Earlier this year, it agreed a 10-year lease on a 46,000 sq ft former BHS site at the Kingfisher Centre on Redditch high street, due to open this Easter, and opened at another former BHS shop in Surrey Quays, London earlier this year.
It also opened a city centre shop in Tunbridge Wells at the end of last year, and a 50,000 sq ft store inside a shopping centre in Runcorn.
Dawson apparently still visits all the stores four times a year, travelling by helicopter, and has been known to amuse his staff with dirty jokes.
It buys stock from bust businesses
Dawson likes to snap up a bargain and has benefited from buying stock on the cheap from collapsed businesses such as MFI, Woolworths and Empire Stores.
“The Range boss jokingly asked the audience of Retail Week Conference in 2010 whether anyone was on the brink of collapse. ‘You are not going to tell me. I’m the grim reaper,’ he said”
He has boasted that he bought MFI’s stock for less than £3m. The market value of the stock was said to be £68m.
The Range boss jokingly asked the audience of Retail Week Conference in 2010 whether anyone was on the brink of collapse. “You are not going to tell me. I’m the grim reaper,” he said.
The Range is not alone in strategically sourcing from businesses in distress. TJ Morris, owner of Home Bargains, also specialises in buying clearance lines, close-out and distressed products.
Dawson harbours international ambitions
Last year it emerged that Dawson had long harboured ambitions to expand into Europe and was mulling a move into Germany.
“We are intensely looking at Europe and we’ll take the fight to Germany,” the tycoon told The Telegraph.

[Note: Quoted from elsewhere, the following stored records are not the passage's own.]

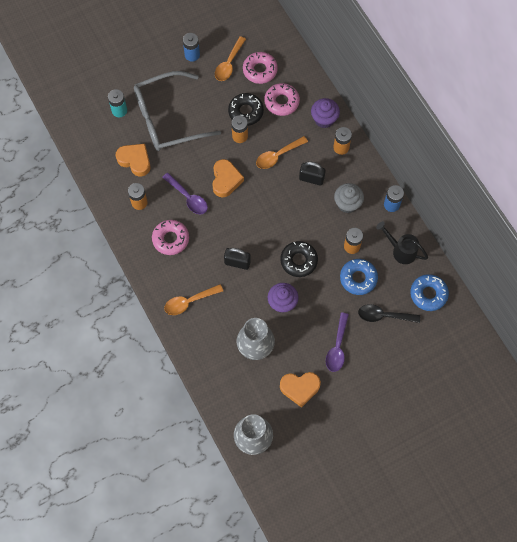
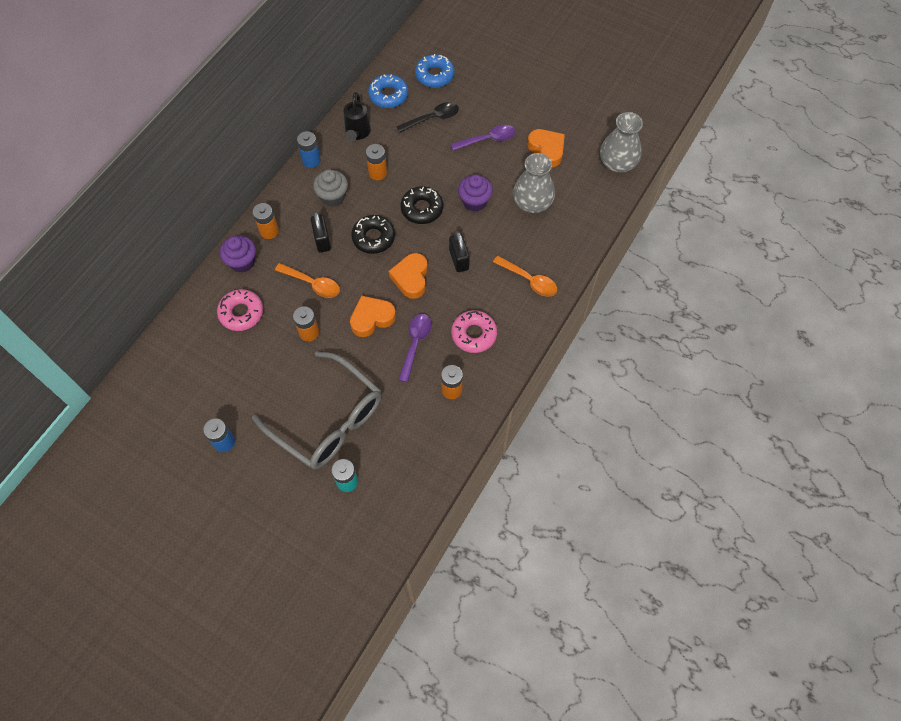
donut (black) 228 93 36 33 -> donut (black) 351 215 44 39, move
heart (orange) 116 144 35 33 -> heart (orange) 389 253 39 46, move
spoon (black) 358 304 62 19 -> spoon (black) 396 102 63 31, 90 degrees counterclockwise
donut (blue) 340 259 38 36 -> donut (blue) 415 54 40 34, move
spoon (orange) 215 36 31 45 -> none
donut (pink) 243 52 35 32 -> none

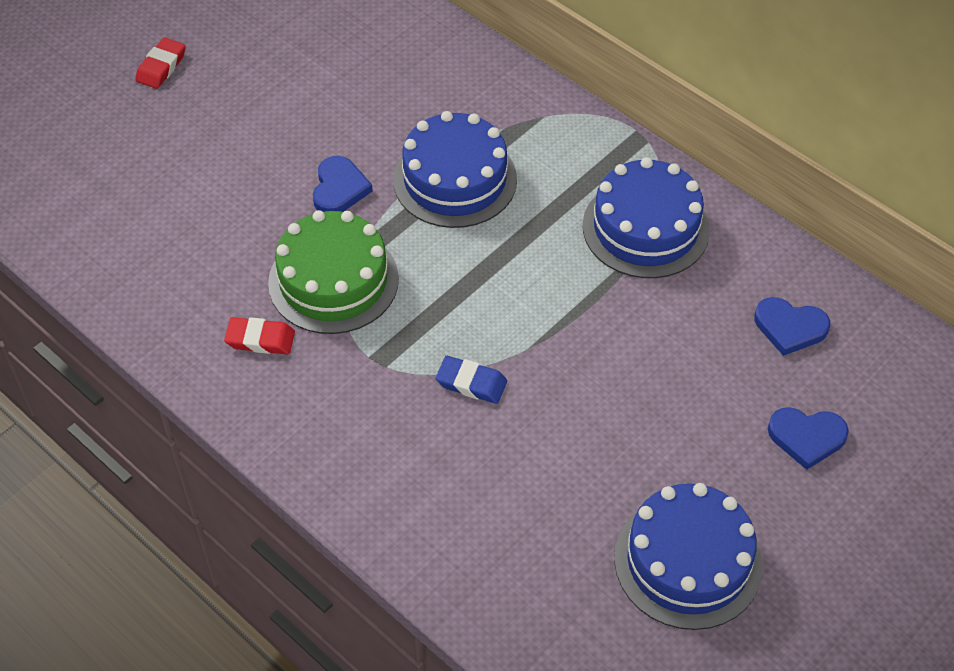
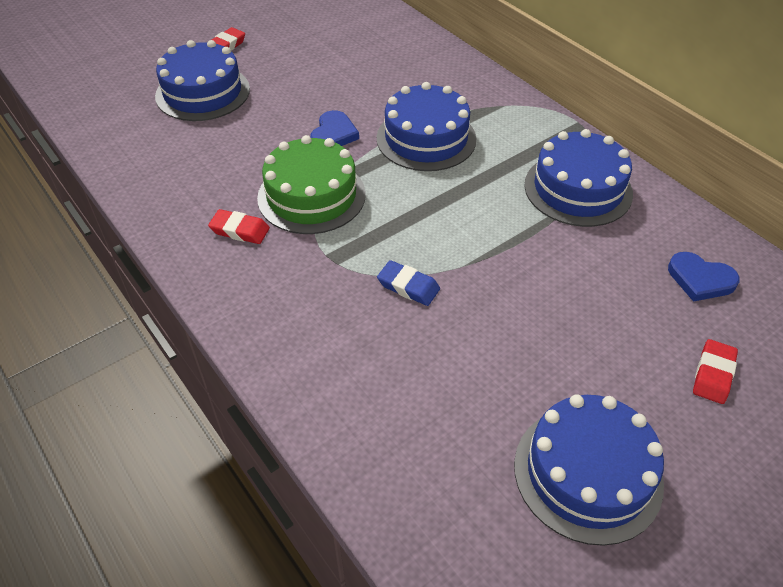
none -> cake (blue) 155 40 95 81
heart (blue) 768 407 81 63 -> eraser (red) 693 339 45 65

“We won’t be saying ‘I’m Chris Dawson, have a bit of that’. No, we’re looking at who’s doing it best and who we can beat.”
Dawson added that his European roll-out plans would “swerve the troublesome countries, France being one of them”.
The Range currently delivers to 10 countries, including Germany, France, Italy and Switzerland, and opened its first store in the Republic of Ireland last August.
It is building one of the country’s largest warehouses
Dawson closed a deal to build a 1.2m sq ft distribution centre – while sipping cocktails on his favourite beach in Barbados.
The warehouse, currently under construction in Bristol, is set to be one of the largest in the country – the equivalent of 15 Wembley stadiums – and will create over 1,000 jobs.
At the time of the deal, Dawson said: “I did this deal on my favourite beach in Barbados, the same place I was when I bought all of the MFI stock years back.
“I think the piña coladas at the hotel have something special in them as I always do some of my best negotiating after a couple.”
An investment of more than £100m has been ploughed into the warehouse, which will support The Range’s multichannel operations and its European expansion plans.